About eighteen months on from previous album ‘Perish The Thought’, the twelve tracks of ‘Four Against Fate’ effectively seal the reputation of The Nightingales as one of our greatest present day guitar bands, if that needed sealing. If their 2018 album was a churning blast of stream of conciousness led garage rock, Robert Lloyd and friends have tightened things up a bit in the studio, whether through purpose or the mixing board, and ‘Four Against Fate’ is an altogether more polished artefact than its predecessor.
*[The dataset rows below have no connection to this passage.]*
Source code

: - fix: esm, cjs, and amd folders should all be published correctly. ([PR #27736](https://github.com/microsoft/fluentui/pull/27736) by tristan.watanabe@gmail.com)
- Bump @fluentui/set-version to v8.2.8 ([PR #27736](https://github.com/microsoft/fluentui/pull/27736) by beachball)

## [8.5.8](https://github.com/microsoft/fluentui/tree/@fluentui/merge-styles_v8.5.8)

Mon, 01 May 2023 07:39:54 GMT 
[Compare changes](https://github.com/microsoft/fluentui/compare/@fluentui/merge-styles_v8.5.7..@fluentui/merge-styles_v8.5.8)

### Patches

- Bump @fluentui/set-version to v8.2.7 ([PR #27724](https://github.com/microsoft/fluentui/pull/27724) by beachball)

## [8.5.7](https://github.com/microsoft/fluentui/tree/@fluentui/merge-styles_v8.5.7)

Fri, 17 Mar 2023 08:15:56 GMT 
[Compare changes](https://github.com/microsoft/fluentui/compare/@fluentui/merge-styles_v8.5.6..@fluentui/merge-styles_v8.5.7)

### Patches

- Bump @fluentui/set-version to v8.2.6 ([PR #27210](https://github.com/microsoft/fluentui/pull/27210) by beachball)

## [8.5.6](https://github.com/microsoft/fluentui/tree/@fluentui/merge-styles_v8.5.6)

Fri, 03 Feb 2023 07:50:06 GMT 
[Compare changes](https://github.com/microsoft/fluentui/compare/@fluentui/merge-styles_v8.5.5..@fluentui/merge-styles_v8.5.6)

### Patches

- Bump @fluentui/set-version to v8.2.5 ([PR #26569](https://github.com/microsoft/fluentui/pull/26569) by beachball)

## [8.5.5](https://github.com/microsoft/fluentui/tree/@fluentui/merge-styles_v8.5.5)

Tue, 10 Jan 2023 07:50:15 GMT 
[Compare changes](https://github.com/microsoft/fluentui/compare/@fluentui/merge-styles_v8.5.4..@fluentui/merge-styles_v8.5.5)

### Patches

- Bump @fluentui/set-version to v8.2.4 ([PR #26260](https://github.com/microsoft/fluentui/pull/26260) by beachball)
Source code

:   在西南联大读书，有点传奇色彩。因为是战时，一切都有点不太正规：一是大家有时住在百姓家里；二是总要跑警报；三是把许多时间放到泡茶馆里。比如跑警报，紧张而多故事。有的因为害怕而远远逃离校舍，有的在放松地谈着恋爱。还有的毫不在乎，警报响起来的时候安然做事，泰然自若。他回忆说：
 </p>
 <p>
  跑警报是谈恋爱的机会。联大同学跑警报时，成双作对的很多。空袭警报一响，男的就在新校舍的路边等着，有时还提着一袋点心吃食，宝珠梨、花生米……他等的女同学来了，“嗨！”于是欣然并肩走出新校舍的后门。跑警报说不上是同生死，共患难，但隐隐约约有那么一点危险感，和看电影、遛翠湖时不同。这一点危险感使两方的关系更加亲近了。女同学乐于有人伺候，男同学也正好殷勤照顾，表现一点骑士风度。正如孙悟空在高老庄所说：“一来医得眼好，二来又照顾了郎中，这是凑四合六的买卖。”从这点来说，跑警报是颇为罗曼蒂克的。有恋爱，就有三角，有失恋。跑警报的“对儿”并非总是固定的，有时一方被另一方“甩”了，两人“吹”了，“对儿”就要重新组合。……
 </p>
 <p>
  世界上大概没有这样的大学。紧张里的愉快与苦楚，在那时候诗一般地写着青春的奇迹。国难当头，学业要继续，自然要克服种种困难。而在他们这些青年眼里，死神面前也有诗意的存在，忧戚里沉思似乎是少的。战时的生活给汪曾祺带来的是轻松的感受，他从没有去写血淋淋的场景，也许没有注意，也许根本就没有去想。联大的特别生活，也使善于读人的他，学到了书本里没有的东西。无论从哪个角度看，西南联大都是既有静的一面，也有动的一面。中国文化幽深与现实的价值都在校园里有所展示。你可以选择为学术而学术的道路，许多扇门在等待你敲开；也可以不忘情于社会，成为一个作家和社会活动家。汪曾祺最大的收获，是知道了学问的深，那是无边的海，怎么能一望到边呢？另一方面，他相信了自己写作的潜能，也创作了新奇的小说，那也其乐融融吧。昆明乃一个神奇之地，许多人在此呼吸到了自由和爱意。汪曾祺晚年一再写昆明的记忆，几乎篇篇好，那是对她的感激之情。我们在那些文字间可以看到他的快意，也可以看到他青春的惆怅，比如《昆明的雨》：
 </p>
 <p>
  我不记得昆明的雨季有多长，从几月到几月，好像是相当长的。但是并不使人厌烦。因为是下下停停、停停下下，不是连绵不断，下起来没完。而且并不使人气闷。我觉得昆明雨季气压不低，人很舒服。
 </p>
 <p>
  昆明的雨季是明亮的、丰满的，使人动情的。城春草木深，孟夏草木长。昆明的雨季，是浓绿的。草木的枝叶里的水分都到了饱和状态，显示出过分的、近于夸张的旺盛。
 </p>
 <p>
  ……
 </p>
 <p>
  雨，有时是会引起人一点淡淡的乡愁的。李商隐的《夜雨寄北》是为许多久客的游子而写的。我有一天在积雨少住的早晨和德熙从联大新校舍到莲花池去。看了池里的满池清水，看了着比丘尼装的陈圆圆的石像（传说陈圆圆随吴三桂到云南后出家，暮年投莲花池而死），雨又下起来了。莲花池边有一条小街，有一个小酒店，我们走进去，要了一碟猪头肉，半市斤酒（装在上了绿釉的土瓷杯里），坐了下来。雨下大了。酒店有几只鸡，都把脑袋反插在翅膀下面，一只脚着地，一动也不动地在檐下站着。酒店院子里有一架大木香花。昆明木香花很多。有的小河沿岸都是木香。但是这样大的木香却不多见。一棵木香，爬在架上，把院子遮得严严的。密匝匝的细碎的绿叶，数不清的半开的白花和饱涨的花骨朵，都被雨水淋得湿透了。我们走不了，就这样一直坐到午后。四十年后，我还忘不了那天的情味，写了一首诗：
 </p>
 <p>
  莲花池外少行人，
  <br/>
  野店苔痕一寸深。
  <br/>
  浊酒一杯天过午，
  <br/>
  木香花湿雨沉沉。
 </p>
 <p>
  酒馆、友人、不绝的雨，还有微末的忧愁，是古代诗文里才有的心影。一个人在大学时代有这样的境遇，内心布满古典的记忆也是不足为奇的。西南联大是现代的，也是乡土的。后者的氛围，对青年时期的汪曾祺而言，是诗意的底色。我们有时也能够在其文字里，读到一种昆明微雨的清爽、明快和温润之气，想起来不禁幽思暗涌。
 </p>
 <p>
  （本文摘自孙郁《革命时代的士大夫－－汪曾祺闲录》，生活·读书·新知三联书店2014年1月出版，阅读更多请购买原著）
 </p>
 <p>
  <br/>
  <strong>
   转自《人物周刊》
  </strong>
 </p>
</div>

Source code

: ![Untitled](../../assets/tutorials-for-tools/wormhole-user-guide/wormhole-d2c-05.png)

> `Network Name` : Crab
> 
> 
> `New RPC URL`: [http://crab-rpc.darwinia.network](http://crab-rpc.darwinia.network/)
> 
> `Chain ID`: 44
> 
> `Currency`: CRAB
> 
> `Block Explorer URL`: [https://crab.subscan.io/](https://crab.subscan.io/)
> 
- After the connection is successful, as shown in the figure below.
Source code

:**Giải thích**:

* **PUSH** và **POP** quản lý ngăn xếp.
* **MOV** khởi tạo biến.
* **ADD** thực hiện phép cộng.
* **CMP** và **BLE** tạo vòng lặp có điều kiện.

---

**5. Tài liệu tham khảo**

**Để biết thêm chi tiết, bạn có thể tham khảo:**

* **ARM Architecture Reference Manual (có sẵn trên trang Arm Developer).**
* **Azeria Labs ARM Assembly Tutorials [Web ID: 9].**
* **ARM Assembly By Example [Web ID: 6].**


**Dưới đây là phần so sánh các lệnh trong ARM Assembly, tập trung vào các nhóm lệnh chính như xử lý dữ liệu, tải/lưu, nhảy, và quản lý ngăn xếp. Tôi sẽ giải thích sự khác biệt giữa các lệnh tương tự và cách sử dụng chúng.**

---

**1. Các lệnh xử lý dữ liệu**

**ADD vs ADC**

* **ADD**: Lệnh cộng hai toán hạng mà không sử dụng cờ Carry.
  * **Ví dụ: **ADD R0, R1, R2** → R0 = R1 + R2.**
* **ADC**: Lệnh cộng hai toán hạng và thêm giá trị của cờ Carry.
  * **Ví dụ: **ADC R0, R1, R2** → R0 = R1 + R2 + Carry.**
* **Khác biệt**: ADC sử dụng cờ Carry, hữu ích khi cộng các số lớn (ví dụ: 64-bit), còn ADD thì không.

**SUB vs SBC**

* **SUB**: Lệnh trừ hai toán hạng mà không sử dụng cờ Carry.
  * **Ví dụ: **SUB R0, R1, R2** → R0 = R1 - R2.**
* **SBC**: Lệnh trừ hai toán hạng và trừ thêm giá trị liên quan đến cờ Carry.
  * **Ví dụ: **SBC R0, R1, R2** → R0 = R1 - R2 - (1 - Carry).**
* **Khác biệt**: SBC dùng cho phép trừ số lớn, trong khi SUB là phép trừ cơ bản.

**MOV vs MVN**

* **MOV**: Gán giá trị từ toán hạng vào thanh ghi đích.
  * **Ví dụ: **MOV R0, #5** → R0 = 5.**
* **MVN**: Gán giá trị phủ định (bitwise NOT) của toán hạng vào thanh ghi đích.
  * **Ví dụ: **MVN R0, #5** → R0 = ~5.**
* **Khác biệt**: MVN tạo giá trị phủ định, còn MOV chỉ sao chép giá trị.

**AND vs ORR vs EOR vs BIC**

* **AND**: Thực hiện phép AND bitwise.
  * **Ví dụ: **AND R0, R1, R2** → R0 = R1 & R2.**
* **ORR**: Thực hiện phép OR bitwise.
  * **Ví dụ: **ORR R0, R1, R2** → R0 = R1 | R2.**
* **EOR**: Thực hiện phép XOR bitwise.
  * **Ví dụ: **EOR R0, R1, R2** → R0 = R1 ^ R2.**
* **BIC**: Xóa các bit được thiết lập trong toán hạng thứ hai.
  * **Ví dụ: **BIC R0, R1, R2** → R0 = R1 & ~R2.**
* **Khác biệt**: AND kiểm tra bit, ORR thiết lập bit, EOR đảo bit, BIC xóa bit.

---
The double timed rhythmic structures are sharply played as Lloyd’s voice brings an added air of confidence to the proceedings – every word is audible – and the music seems louder without loss of clarity. Continuing their policy of writing actual pop songs and then twisting them into angular shapes, or stringing several songs into one, we get numbers such as the alternately anthemic and shambling ‘Neverender,’ the rockabilly inflected ‘Wicked Winter’, the verging on reverent Fall tribute ‘The End Began Somewhere’ and not that they need to prove that there’s more than one trick up the collective Nightingale sleeve, the thudding psyche rock ‘The Other Side’ which is slightly out of character in as much as it only has a single rhythmic template behind it, although if the next Nightingales album were to take that route it’s beyond question that would work.
Experimentation aside. ‘Four Against Fate’ is a defining Nightingales album and it says much for their commitment that they can keep it challenging and even keep making music at all in the present climate. If the summer of 2020 is going to be remembered for anything, then who wouldn’t prefer that it was when one of the great post-punk bands released their best album to date.